━━━ RECORDED DATA ━━━

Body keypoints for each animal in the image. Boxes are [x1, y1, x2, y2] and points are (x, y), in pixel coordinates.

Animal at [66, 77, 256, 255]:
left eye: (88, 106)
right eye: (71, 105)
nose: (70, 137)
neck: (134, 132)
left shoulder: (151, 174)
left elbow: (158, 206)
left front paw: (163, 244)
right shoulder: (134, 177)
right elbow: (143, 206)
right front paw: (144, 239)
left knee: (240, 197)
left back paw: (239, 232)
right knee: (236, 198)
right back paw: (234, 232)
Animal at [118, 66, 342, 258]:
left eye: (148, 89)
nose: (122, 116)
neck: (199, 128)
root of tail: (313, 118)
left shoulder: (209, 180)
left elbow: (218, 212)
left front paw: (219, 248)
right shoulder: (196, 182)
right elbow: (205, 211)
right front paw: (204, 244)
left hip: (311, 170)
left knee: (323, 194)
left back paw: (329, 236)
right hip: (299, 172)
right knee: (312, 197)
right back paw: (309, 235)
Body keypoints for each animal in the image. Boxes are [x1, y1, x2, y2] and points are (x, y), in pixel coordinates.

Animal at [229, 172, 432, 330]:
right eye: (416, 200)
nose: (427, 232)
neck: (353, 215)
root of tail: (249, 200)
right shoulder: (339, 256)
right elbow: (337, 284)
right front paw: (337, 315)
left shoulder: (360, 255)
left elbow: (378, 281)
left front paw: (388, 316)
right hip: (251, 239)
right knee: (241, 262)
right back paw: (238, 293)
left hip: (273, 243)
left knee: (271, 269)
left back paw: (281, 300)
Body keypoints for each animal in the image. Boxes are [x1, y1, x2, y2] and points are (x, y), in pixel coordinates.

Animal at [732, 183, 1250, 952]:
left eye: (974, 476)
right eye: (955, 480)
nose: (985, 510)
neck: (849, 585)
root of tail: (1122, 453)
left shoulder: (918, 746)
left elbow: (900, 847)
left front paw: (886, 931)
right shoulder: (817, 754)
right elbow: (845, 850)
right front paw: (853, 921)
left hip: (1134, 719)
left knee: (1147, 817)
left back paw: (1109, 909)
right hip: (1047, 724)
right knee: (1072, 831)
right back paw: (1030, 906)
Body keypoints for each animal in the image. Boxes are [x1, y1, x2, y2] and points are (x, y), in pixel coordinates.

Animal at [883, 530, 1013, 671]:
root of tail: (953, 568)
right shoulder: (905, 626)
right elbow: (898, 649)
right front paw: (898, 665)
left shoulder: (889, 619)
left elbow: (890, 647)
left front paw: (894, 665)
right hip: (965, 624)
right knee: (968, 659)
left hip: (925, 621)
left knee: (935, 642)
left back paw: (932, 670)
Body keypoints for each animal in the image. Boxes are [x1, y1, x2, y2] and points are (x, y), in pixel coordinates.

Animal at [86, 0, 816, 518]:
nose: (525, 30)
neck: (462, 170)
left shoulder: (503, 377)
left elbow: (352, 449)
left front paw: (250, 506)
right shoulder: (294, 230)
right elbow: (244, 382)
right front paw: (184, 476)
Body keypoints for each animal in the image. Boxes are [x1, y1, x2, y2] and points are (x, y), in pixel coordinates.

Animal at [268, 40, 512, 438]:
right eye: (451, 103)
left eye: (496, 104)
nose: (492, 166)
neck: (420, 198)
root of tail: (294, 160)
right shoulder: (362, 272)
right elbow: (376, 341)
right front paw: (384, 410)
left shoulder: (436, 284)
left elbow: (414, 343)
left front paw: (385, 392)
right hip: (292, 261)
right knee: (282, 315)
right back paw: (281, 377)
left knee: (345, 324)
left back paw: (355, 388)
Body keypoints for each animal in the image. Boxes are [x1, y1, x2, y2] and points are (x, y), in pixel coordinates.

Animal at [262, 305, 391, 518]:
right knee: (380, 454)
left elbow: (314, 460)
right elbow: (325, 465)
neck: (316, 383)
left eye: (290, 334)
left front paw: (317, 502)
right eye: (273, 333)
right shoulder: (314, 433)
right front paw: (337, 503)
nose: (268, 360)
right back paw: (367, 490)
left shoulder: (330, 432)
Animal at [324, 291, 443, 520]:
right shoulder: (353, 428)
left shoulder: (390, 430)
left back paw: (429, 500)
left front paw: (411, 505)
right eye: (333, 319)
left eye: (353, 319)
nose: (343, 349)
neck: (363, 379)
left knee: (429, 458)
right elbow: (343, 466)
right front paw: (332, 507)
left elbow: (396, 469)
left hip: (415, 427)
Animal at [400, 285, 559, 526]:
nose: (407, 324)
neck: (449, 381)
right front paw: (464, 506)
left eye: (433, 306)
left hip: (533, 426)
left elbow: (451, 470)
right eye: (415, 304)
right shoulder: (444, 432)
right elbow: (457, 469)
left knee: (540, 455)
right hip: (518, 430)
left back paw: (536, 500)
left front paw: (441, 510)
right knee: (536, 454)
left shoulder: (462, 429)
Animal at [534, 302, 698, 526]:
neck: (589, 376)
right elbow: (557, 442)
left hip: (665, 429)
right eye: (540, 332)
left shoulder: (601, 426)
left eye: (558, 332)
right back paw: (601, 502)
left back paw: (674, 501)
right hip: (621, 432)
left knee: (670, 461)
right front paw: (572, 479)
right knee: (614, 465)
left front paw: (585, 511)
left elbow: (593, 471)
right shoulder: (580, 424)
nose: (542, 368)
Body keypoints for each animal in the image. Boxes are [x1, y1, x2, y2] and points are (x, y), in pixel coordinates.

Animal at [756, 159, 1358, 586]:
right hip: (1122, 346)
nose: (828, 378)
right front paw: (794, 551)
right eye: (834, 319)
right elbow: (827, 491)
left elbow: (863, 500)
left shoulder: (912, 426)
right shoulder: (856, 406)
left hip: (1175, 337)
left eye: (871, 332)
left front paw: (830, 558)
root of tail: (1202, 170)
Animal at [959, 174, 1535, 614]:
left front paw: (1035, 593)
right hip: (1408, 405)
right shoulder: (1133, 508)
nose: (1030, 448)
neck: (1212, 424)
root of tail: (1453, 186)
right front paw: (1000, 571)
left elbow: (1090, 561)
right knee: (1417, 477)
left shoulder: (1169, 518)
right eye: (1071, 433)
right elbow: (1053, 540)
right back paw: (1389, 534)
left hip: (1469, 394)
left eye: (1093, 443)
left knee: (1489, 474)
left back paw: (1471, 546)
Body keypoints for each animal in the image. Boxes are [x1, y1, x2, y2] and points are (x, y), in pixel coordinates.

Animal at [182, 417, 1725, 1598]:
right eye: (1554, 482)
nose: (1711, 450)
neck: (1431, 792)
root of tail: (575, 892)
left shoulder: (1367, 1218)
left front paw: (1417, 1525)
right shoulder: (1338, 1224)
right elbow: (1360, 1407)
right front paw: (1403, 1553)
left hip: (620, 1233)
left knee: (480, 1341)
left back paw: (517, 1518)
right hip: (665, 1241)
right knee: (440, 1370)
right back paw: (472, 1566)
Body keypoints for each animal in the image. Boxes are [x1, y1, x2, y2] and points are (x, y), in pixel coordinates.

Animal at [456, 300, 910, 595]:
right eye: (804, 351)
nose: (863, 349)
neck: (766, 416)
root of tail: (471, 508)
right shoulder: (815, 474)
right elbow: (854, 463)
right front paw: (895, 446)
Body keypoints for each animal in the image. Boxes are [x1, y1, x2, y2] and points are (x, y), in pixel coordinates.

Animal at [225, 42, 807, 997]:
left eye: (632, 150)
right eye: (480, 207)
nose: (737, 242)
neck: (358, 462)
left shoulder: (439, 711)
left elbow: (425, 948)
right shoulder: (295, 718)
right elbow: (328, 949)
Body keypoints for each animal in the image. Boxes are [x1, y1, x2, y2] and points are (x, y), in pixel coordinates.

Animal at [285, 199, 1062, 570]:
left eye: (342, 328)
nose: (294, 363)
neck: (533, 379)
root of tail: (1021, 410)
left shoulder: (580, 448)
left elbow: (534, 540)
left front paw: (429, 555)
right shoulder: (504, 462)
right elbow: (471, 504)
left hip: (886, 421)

━━━

Using the entries above, repeat only the lines from the one containing "nose: (1030, 448)" through the one containing "left knee: (1489, 474)", end lines included.

nose: (1030, 448)
neck: (1212, 424)
root of tail: (1453, 186)
right front paw: (1000, 571)
left elbow: (1090, 561)
right knee: (1417, 477)
left shoulder: (1169, 518)
right eye: (1071, 433)
right elbow: (1053, 540)
right back paw: (1389, 534)
left hip: (1469, 394)
left eye: (1093, 443)
left knee: (1489, 474)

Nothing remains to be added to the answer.